▶ [YOUR ASSIGNMENT]: Reproduce verbatim only the line that holds "OUR PROCESS" and the lines that follow it to the end of the listing.

====

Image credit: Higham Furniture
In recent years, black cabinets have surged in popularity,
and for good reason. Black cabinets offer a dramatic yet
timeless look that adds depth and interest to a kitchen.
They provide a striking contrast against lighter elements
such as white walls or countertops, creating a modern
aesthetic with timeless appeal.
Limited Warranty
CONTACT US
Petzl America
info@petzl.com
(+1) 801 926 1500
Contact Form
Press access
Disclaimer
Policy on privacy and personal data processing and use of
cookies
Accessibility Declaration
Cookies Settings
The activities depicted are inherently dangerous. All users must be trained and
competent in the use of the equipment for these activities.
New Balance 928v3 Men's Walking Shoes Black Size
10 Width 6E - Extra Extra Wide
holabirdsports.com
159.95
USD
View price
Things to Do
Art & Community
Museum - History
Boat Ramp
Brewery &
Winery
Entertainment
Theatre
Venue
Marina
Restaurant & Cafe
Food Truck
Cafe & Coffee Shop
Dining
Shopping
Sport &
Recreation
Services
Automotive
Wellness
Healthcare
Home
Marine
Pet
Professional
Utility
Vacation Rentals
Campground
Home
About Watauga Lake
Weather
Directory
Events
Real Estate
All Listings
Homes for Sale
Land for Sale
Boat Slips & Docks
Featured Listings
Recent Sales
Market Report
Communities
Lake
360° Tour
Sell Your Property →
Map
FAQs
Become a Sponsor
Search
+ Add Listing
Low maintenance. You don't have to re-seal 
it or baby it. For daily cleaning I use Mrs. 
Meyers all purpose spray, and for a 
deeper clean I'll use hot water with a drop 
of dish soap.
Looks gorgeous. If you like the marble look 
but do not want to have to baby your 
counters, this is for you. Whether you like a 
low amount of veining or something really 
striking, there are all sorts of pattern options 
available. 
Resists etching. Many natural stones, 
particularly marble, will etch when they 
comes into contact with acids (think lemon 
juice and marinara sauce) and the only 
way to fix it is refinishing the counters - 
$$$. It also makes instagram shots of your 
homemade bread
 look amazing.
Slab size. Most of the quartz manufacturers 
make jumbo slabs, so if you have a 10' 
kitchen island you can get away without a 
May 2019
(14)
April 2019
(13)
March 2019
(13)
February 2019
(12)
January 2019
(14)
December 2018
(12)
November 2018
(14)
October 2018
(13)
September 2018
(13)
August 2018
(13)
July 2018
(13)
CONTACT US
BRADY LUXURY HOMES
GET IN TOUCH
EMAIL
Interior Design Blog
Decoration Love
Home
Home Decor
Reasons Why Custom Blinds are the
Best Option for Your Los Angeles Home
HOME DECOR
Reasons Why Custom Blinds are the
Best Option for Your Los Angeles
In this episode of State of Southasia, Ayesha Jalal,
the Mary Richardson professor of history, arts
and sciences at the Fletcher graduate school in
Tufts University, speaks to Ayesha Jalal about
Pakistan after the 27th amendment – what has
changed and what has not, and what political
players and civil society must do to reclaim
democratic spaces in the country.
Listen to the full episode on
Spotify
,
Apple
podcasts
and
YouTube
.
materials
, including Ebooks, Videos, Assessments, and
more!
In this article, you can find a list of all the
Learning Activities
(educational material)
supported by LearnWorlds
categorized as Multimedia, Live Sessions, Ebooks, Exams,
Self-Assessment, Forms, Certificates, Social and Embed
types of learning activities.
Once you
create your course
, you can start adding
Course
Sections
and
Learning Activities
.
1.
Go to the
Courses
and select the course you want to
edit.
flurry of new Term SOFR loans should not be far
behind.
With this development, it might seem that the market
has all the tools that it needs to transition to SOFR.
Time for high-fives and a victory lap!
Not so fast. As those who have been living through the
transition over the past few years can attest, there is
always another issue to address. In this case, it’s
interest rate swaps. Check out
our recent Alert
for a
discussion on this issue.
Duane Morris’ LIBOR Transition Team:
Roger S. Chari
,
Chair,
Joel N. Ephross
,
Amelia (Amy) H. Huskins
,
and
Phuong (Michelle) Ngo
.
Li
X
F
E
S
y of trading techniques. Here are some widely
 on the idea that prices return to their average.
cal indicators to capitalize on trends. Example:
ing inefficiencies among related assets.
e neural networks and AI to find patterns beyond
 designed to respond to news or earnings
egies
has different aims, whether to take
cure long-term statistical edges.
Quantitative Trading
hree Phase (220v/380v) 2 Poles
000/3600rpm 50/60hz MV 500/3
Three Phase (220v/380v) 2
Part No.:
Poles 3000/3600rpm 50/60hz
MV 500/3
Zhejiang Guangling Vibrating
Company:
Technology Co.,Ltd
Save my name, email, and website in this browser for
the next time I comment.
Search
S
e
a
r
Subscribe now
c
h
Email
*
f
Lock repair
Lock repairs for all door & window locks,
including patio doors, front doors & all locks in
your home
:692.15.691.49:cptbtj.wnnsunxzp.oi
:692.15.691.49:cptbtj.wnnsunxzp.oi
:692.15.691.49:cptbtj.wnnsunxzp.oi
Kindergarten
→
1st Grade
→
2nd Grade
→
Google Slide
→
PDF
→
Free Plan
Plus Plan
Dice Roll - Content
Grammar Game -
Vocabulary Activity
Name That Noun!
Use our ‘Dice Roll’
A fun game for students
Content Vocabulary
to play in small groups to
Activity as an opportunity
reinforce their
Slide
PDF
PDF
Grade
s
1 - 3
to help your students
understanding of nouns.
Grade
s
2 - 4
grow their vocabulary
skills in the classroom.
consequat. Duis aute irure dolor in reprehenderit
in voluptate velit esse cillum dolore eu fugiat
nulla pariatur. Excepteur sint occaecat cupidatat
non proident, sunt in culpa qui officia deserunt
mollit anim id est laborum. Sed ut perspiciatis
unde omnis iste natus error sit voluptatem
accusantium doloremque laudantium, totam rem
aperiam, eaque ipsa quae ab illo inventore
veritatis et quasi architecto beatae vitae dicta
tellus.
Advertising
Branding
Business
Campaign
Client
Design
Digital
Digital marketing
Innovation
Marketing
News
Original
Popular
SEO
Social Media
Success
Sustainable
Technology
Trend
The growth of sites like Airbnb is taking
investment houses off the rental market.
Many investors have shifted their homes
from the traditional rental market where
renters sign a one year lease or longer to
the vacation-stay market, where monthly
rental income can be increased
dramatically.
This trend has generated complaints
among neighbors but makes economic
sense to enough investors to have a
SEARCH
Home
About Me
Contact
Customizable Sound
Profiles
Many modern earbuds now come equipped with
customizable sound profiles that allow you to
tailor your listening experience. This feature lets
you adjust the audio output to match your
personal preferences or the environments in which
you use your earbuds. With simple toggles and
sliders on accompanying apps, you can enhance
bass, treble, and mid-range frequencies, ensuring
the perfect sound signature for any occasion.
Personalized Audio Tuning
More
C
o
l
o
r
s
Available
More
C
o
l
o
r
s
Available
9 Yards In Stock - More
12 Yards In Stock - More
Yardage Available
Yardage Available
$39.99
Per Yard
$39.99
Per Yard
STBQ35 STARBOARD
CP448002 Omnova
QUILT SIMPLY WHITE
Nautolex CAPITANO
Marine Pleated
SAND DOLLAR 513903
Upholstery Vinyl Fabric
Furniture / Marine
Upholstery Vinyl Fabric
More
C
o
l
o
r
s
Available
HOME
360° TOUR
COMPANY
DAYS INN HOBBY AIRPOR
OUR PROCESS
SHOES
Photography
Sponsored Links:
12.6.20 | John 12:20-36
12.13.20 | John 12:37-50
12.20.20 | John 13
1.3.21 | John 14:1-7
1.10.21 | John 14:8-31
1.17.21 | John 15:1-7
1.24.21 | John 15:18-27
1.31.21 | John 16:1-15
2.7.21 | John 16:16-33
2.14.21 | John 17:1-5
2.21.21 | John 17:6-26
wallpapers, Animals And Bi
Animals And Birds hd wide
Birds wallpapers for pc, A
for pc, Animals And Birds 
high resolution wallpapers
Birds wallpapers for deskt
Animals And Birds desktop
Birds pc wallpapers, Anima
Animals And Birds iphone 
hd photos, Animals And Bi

====

▶ [ANSWER BOX]:
OUR PROCESS
SHOES
Photography
Sponsored Links:
12.6.20 | John 12:20-36
12.13.20 | John 12:37-50
12.20.20 | John 13
1.3.21 | John 14:1-7
1.10.21 | John 14:8-31
1.17.21 | John 15:1-7
1.24.21 | John 15:18-27
1.31.21 | John 16:1-15
2.7.21 | John 16:16-33
2.14.21 | John 17:1-5
2.21.21 | John 17:6-26
wallpapers, Animals And Bi
Animals And Birds hd wide
Birds wallpapers for pc, A
for pc, Animals And Birds 
high resolution wallpapers
Birds wallpapers for deskt
Animals And Birds desktop
Birds pc wallpapers, Anima
Animals And Birds iphone 
hd photos, Animals And Bi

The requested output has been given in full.